Challenge: Copy the following records line for line, starting at the line that contains "Page size: 1654x931." and ending after the line that contains "picture [76, 29, 1595, 886]".
** Begin Material **
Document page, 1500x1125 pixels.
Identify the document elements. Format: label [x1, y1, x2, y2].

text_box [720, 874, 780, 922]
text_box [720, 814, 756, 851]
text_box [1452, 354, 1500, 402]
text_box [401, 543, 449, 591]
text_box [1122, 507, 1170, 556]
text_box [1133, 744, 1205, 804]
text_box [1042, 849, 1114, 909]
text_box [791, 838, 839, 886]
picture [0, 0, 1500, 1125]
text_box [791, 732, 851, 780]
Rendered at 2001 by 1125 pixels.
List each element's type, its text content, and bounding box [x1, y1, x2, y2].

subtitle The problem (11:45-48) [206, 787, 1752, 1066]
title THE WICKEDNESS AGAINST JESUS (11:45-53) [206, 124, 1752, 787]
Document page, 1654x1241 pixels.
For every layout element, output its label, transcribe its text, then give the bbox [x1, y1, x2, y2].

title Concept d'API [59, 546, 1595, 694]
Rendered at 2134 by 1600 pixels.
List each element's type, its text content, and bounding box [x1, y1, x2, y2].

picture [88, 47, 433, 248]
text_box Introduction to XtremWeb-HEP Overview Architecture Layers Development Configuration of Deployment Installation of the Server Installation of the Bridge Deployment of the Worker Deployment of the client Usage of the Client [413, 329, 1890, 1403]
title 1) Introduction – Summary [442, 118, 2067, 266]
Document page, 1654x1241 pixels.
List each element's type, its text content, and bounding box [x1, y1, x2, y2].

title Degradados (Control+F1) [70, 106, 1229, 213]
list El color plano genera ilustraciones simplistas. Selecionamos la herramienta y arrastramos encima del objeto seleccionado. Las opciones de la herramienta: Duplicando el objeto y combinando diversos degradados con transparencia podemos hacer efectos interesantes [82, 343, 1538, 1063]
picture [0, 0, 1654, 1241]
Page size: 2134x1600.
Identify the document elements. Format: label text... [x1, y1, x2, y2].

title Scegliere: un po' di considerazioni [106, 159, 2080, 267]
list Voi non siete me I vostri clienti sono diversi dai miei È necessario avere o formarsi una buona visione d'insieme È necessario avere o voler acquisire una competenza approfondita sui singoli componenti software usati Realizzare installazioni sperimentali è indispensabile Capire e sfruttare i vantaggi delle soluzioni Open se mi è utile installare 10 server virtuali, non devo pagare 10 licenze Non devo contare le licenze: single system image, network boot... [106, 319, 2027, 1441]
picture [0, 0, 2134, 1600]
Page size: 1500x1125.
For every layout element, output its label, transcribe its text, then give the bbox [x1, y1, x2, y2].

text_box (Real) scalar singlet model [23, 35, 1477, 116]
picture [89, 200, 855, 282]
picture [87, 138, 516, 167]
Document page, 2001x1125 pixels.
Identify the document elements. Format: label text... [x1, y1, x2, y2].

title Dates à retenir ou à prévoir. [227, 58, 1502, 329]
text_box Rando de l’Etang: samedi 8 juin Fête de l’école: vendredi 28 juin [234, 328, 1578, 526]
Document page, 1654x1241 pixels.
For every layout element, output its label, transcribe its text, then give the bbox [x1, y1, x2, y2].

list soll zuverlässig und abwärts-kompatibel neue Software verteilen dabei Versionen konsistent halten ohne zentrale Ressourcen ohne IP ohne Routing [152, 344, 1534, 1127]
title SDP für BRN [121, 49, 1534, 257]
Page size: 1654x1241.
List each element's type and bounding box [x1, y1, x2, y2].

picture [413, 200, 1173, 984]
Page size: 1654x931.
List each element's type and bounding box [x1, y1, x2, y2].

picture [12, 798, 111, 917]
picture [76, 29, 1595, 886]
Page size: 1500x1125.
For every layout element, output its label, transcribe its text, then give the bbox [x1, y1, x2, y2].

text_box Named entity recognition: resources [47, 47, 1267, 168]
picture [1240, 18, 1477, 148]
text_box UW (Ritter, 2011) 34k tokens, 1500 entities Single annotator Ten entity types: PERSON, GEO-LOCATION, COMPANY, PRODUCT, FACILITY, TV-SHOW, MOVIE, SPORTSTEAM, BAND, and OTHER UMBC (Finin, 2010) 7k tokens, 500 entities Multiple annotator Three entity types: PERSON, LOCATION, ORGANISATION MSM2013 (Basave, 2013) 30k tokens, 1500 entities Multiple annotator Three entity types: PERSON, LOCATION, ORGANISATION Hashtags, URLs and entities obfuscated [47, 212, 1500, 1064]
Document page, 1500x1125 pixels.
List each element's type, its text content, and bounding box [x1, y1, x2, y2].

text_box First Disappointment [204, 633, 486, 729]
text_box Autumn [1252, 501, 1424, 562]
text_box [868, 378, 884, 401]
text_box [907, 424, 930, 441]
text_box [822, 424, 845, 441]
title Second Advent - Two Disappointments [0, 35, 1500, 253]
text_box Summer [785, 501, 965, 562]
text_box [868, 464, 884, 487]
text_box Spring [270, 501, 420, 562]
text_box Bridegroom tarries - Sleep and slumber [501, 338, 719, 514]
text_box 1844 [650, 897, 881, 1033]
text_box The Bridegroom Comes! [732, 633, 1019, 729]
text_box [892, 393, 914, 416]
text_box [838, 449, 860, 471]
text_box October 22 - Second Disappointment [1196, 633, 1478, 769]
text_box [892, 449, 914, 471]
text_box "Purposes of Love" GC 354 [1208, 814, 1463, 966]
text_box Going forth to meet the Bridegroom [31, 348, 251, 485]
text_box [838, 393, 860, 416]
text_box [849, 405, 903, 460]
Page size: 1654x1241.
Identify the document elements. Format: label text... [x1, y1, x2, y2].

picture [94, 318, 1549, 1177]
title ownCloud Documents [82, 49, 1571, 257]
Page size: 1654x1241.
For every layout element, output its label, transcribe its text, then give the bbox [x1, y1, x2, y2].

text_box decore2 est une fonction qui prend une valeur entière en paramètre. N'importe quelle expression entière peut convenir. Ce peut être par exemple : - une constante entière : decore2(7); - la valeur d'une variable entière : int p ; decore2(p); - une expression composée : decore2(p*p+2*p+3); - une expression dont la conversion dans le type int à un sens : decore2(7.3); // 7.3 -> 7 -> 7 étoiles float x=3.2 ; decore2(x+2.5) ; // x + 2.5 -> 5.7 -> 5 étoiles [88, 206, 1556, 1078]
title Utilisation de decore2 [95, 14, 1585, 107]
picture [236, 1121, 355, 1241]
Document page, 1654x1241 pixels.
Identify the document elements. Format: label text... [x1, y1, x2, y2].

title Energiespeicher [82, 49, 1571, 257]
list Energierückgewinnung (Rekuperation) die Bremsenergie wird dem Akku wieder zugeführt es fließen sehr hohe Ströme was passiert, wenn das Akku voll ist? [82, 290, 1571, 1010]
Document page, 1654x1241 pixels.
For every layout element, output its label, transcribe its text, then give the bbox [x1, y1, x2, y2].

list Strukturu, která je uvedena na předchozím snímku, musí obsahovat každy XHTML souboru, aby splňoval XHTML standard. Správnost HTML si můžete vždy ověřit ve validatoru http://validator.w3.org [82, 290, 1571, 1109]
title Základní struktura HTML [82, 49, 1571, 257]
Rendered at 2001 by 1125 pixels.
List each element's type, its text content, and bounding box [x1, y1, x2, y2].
** End Material **
Final result:
Page size: 1654x931.
List each element's type and bounding box [x1, y1, x2, y2].

picture [12, 798, 111, 917]
picture [76, 29, 1595, 886]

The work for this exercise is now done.